Pour un changement du monde dans le respect de soi, des autres et de la planète, il est grand temps de développer de nouvelles manières de satisfaire nos besoins. L’argent mondialisé, la publicité agressive, la surconsommation, le transport exagéré de la nourriture et l’excès de protéines animales sont des exemples d’anciennes manières. En trouvant de nouvelles manières de satisfaire nos besoins — d’échange, d’information, de confort, de variété et de nourriture — nous pouvons tous changer le monde.

“Celui qui pense qu’une croissance infinie peut exister sur une planète finie est soit un fou soit un économiste.”

Pour relocaliser l’économie, nous pouvons développer les systèmes d’échange local. Pour la publicité, il nous suffit tout simplement de ne pas y réagir. Pour moins consommer, le lien relationnel peut remplacer le bien. Pour éviter de transporter la nourriture, il nous suffit de consommer local et de privilégier les circuits courts. Enfin, le régime végétarien permet de manger moins de viande, si pas de s’en passer.

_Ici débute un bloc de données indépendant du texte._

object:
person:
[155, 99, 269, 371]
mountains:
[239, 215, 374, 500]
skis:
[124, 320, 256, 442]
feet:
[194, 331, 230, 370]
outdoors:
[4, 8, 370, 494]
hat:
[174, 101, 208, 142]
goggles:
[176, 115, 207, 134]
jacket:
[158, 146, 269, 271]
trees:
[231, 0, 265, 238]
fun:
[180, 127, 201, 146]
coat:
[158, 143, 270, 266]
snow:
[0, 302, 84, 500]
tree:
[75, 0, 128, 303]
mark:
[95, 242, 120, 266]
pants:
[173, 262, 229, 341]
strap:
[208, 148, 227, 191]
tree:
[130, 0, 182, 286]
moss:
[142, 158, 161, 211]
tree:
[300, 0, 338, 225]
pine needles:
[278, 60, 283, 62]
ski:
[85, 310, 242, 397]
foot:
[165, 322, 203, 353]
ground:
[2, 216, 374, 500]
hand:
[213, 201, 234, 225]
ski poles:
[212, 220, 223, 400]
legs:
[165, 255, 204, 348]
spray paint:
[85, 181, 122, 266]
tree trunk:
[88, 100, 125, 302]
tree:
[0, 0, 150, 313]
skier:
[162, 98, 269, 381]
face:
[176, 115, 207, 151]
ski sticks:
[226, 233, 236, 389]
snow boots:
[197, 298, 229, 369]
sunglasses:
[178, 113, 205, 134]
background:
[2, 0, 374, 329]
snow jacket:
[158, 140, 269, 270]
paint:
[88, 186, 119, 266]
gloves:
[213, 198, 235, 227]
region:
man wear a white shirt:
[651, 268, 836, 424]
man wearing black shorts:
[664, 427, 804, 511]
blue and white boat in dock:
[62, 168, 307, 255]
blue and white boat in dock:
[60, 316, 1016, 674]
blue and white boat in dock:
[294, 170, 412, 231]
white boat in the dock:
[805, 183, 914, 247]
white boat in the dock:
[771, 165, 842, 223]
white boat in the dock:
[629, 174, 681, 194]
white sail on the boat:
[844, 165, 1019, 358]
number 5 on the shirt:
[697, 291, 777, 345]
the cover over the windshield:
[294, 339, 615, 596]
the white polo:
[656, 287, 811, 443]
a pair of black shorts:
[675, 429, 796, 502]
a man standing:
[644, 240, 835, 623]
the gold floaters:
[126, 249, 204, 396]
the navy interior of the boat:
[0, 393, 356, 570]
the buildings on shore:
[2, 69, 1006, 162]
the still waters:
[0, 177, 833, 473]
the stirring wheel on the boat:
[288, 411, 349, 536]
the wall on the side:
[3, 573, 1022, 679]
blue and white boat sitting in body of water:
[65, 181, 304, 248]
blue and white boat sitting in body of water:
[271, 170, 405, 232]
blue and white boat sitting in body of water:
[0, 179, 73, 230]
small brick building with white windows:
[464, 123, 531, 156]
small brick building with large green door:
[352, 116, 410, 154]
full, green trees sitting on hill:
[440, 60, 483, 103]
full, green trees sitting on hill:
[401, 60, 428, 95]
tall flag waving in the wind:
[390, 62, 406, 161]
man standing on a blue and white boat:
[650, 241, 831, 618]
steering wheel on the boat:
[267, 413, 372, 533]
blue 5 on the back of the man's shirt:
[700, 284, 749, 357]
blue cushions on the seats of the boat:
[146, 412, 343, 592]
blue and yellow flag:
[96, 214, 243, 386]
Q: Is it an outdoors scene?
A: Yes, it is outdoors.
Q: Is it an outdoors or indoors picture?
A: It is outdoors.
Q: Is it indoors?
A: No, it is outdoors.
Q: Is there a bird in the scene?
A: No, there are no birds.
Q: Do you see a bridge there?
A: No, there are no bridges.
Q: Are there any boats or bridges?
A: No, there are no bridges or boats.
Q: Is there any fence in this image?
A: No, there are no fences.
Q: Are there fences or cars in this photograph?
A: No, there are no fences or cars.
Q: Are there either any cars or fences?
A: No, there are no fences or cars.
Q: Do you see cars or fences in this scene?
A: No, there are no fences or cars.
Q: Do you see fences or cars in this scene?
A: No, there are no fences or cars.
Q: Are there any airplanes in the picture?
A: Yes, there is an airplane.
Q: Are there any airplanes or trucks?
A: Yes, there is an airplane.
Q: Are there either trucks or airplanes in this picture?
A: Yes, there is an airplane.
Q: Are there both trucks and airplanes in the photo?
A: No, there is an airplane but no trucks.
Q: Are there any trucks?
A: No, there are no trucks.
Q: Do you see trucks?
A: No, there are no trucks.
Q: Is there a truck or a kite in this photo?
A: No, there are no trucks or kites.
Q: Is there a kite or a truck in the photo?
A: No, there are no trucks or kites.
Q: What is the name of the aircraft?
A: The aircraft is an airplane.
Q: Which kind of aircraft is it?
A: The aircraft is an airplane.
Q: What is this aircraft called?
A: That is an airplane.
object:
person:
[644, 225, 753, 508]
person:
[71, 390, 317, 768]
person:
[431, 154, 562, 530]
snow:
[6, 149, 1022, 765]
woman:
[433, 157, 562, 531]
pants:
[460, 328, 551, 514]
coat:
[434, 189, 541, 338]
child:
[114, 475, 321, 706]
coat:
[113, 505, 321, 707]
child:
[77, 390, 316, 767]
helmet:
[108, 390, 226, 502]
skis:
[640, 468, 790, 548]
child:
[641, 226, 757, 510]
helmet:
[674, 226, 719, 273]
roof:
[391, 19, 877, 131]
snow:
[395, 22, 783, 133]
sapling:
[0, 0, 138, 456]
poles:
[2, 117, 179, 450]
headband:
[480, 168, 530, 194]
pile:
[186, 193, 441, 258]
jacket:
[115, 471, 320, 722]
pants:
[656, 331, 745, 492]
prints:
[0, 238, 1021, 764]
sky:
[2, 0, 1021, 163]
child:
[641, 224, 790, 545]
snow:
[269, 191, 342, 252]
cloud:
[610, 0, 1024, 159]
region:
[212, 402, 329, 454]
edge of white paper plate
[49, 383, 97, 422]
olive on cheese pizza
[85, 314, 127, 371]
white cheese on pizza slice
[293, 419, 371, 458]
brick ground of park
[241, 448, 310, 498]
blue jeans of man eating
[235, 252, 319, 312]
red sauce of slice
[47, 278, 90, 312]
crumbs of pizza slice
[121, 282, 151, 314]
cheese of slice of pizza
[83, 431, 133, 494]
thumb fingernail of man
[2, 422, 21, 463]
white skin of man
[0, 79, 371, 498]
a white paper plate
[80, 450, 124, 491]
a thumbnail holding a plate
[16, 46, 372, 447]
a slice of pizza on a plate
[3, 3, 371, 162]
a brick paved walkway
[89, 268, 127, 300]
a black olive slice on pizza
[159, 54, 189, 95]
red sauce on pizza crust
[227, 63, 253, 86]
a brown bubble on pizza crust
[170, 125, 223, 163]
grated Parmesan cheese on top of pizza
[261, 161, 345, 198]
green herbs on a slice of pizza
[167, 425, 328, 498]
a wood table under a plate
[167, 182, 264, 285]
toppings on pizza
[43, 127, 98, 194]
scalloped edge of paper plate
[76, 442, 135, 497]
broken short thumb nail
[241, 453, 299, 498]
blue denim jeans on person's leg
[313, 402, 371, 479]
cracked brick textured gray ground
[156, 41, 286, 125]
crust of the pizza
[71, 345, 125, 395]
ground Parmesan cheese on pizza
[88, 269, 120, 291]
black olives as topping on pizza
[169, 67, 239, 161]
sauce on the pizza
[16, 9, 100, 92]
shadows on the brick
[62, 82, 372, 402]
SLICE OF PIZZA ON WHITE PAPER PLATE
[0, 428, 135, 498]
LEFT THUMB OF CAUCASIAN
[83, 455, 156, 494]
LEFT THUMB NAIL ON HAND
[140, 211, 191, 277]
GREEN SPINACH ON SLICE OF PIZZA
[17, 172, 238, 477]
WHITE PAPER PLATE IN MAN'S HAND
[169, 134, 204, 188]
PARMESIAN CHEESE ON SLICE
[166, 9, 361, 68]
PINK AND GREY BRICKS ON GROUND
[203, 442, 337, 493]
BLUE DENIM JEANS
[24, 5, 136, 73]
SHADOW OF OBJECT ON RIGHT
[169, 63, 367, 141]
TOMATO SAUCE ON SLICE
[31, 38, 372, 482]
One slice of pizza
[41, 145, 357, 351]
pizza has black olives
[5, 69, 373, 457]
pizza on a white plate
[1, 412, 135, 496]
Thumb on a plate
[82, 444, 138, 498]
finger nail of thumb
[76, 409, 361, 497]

“Sois le changement que tu veux voir dans le monde.”

En relocalisant l’économie, en concentrant notre consommation sur les biens essentiels, en chérissant nos vies et notre vie ensemble, en cultivant et en mangeant local, et en remplaçant l’animal par plus de végétal, nous sommes convaincus que nous n’aurons pas besoin de migrer sur une autre planète pour pouvoir espérer survivre. Contrairement aux idées allègrement relayées dans les médias, nous avons le pouvoir de créer notre monde.

“Il n’y a pas de passager sur le vaisseau Planète Terre : nous sommes tous l’équipage.”